Elaeocarpus grahamii is a species of flowering plant in the family Elaeocarpaceae and is endemic to north-east Queensland. It is a small to medium-sized tree, sometimes coppicing, with elliptic to egg-shaped leaves, flowers with five petals that have a frilled tip, and oval blue fruit.

==Description==
Elaeocarpus grahamii is a small to medium-sized tree that often forms a coppice. The leaves are more or less grouped near the ends of the branchlets, elliptic to egg-shaped, 80–150 mm long and 25–60 mm wide on a petiole 10–25 mm long.
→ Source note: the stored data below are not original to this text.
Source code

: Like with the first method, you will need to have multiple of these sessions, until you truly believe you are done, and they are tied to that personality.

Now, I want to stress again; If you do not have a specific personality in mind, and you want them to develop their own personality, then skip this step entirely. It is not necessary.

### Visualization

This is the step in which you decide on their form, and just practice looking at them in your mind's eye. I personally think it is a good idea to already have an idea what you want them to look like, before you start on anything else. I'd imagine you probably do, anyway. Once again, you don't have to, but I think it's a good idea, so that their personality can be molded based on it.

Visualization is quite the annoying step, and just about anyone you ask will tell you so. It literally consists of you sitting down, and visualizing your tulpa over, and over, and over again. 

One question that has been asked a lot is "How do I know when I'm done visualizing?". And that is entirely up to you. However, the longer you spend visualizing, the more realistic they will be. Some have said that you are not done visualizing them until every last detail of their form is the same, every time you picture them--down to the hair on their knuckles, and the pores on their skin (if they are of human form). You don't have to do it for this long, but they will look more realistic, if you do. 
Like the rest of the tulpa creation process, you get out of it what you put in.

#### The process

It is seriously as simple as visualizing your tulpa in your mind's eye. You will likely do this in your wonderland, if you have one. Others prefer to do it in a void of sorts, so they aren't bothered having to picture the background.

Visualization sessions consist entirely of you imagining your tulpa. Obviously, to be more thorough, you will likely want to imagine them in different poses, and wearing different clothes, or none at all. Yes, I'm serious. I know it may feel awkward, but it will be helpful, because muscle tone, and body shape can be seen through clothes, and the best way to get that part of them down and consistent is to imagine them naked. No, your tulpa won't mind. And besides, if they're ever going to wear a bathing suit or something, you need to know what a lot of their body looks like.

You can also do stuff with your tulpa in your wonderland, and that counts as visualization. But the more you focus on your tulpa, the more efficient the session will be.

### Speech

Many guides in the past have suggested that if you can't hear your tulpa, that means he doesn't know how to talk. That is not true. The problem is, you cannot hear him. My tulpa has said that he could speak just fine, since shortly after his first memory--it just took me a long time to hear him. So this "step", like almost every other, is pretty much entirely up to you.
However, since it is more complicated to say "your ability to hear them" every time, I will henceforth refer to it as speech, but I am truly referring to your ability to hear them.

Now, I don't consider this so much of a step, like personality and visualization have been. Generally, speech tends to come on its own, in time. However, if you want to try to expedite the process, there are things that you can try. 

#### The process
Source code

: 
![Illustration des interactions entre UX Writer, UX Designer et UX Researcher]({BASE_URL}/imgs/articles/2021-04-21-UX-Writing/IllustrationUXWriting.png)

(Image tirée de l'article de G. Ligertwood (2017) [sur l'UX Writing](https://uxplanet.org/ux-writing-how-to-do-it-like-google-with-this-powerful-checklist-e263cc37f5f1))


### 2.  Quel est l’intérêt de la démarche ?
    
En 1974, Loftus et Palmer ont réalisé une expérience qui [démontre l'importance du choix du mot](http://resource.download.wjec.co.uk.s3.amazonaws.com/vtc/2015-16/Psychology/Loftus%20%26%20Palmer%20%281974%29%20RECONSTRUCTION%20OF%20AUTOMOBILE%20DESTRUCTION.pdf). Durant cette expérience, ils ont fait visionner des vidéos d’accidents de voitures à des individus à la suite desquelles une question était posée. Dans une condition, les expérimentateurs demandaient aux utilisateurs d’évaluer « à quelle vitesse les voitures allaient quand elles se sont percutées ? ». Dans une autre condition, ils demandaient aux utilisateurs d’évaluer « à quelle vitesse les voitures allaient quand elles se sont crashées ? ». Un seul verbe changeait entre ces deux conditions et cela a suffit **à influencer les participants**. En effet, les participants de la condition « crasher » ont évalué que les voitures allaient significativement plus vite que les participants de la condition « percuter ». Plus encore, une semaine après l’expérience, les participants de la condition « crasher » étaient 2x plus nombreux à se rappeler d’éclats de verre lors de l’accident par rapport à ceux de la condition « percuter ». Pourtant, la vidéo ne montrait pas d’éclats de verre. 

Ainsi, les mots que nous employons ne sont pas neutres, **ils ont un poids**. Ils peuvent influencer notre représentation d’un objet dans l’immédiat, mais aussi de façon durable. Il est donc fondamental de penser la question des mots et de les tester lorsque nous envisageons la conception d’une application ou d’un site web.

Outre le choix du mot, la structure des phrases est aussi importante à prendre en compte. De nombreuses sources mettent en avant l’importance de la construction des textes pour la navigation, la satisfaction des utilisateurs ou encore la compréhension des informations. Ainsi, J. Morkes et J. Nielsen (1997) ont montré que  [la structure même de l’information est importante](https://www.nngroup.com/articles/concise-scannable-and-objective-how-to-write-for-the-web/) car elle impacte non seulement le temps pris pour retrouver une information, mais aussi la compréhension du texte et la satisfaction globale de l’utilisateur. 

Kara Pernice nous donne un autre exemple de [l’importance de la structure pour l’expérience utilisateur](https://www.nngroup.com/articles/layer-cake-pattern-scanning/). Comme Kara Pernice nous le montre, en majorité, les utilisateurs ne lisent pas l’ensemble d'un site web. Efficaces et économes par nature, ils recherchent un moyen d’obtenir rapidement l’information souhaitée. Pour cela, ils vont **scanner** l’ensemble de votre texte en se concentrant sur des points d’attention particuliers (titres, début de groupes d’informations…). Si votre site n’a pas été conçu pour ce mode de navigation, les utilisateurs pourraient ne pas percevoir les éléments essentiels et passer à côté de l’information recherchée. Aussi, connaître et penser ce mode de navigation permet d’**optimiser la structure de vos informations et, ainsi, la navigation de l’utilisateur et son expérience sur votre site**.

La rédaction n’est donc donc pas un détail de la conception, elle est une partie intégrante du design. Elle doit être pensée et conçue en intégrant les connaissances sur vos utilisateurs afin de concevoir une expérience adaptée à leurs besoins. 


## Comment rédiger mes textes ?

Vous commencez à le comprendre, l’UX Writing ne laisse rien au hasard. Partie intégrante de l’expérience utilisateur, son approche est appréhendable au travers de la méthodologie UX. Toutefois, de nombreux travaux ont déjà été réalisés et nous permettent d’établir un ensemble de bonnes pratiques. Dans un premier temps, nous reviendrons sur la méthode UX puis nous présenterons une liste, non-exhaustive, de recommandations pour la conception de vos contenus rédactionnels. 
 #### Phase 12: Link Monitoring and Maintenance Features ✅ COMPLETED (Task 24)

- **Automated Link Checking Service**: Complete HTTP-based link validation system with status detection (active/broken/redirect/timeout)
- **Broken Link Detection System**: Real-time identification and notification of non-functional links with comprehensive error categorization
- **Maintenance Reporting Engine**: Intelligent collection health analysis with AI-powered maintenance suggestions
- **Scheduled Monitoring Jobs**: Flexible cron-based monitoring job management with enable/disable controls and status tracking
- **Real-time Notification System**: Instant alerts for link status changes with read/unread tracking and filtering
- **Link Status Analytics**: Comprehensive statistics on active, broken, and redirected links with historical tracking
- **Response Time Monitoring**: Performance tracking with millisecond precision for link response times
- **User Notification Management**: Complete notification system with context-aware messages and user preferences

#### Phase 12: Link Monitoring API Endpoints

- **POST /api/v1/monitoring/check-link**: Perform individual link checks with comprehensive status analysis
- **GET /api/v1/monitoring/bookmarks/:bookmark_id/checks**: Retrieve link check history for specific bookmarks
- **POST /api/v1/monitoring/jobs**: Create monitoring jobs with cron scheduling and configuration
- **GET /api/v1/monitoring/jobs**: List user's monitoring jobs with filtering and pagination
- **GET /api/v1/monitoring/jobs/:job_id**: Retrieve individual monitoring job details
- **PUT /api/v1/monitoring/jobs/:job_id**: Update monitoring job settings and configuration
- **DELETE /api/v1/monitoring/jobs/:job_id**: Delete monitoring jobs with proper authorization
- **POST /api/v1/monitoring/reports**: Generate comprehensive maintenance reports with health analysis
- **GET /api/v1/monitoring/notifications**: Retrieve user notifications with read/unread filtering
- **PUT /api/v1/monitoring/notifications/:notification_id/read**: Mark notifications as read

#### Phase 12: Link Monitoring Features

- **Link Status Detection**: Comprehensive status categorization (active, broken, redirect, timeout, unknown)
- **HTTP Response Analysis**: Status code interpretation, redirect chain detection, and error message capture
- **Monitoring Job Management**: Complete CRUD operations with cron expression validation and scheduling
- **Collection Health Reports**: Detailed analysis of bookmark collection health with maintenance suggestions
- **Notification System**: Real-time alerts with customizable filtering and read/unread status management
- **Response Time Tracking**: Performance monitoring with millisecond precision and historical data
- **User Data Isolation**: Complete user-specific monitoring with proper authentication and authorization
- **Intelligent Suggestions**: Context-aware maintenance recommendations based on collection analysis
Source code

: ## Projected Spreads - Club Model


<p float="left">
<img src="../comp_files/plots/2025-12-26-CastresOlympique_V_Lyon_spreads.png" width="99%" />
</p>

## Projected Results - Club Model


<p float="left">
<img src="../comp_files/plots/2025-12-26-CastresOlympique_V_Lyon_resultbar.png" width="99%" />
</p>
The flowers are borne in groups of fifteen to thirty on a thin rachis 30–80 mm long, each flower on a thin pedicel 6–12 mm long. The flowers have five sepals about 6 mm long and 1–1.5 mm wide. The five petals are oblong 7–7.5 mm long and 1.5 mm wide, the tip with between fourteen and eighteen linear lobes 1–2 mm long. There are about fifteen stamens and the ovary is glabrous. Flowering mainly occurs from October to November and the fruit is a blue oval drupe about 10–11 mm long and 8 mm wide.

==Taxonomy==
Elaeocarpus grahamii was first formally described in 1876 by Ferdinand von Mueller in Fragmenta Phytographiae Australiae from material collected by Eugene Fitzalan near the Daintree River. The specific epithet (grahamii) honours von Mueller's friend, George Graham.

==Distribution and habitat==
Elaeocarpus grahamii grows in rainforest in coastal lowland at altitudes between 600 and 1550 m. It is restricted to the area between Cape Tribulation and Mission Beach.

==Conservation status==
This quandong is listed as of "least concern" under the Queensland Government Nature Conservation Act 1992.